## Required work
Pictures are to be left out, and the rest of the records reproduced exactly.

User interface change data
+---+

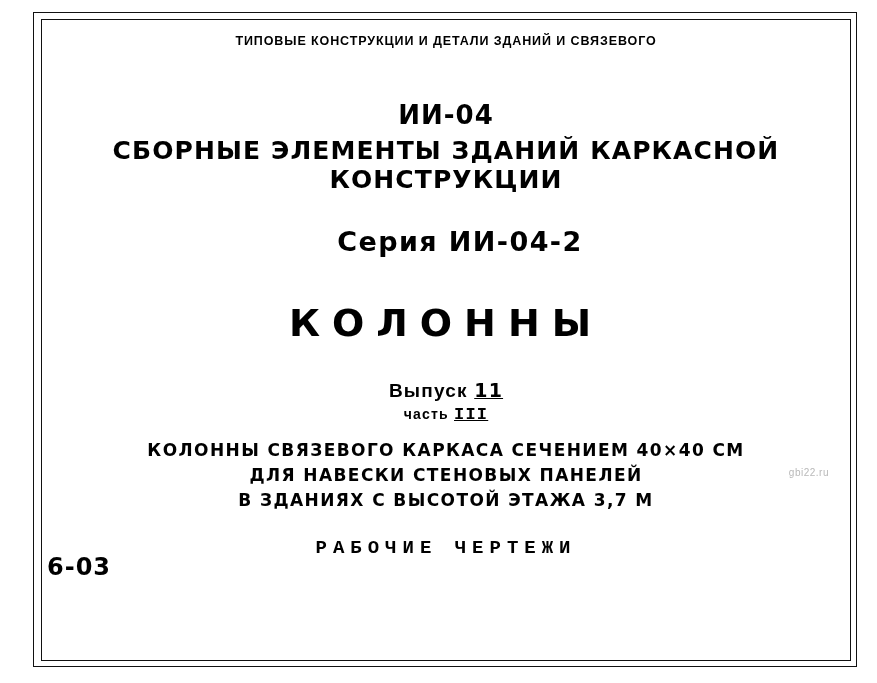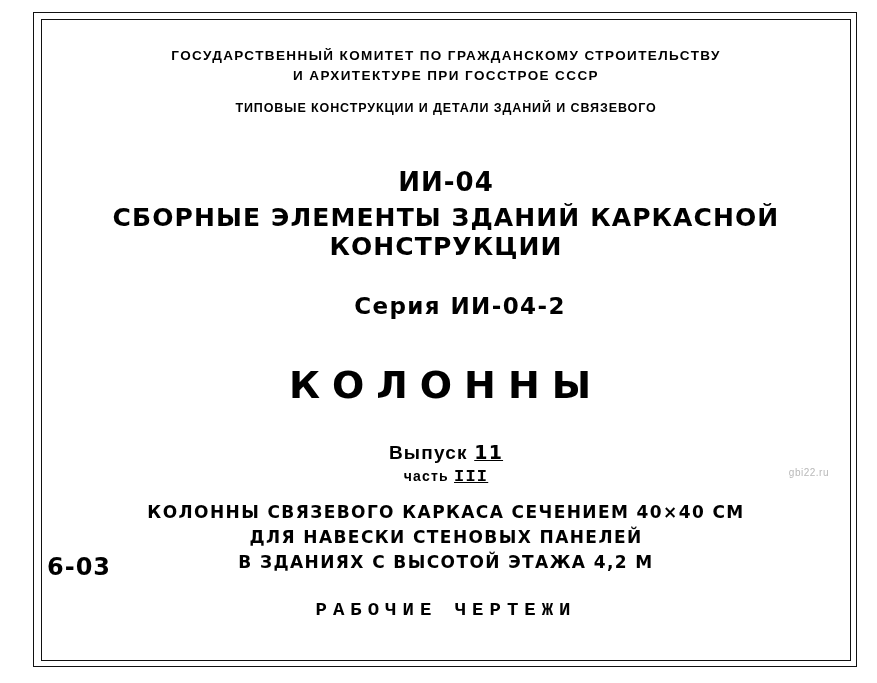--- a/index.html
+++ b/index.html
@@ -172,10 +172,6 @@
 
   <div class="content">
 
-    <div class="hdr hdr1">
-      <div>ГОСУДАРСТВЕННЫЙ  КОМИТЕТ  ПО  ГРАЖДАНСКОМУ  СТРОИТЕЛЬСТВУ</div>
-      <div>И АРХИТЕКТУРЕ  ПРИ  ГОССТРОЕ СССР</div>
-    </div>
 
     <div class="hdr hdr2">ТИПОВЫЕ КОНСТРУКЦИИ И ДЕТАЛИ ЗДАНИЙ И СВЯЗЕВОГО</div>
 

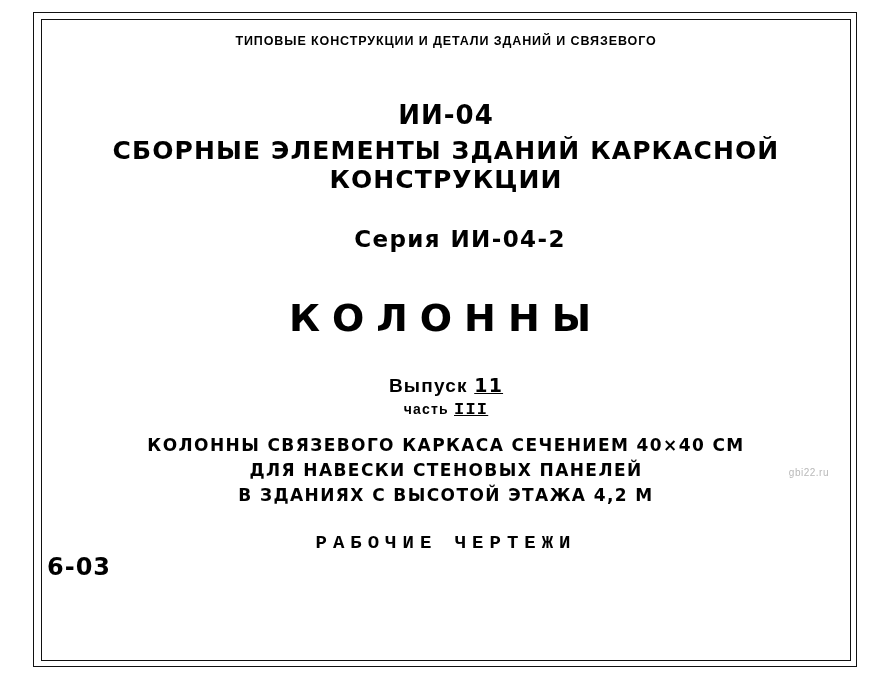--- a/index.html
+++ b/index.html
@@ -84,7 +84,7 @@
   .series-line {
     margin-top: 32px;
     text-align: center;
-    font-size: 23px;
+    font-size: 27px;
     font-weight: bold;
     letter-spacing: 1.4px;
     font-family: "DejaVu Sans", sans-serif;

+---+

## Answer for the task
--- a/index.html
+++ b/index.html
@@ -172,10 +172,6 @@
 
   <div class="content">
 
-    <div class="hdr hdr1">
-      <div>ГОСУДАРСТВЕННЫЙ  КОМИТЕТ  ПО  ГРАЖДАНСКОМУ  СТРОИТЕЛЬСТВУ</div>
-      <div>И АРХИТЕКТУРЕ  ПРИ  ГОССТРОЕ СССР</div>
-    </div>
 
     <div class="hdr hdr2">ТИПОВЫЕ КОНСТРУКЦИИ И ДЕТАЛИ ЗДАНИЙ И СВЯЗЕВОГО</div>
 

--- a/index.html
+++ b/index.html
@@ -84,7 +84,7 @@
   .series-line {
     margin-top: 32px;
     text-align: center;
-    font-size: 23px;
+    font-size: 27px;
     font-weight: bold;
     letter-spacing: 1.4px;
     font-family: "DejaVu Sans", sans-serif;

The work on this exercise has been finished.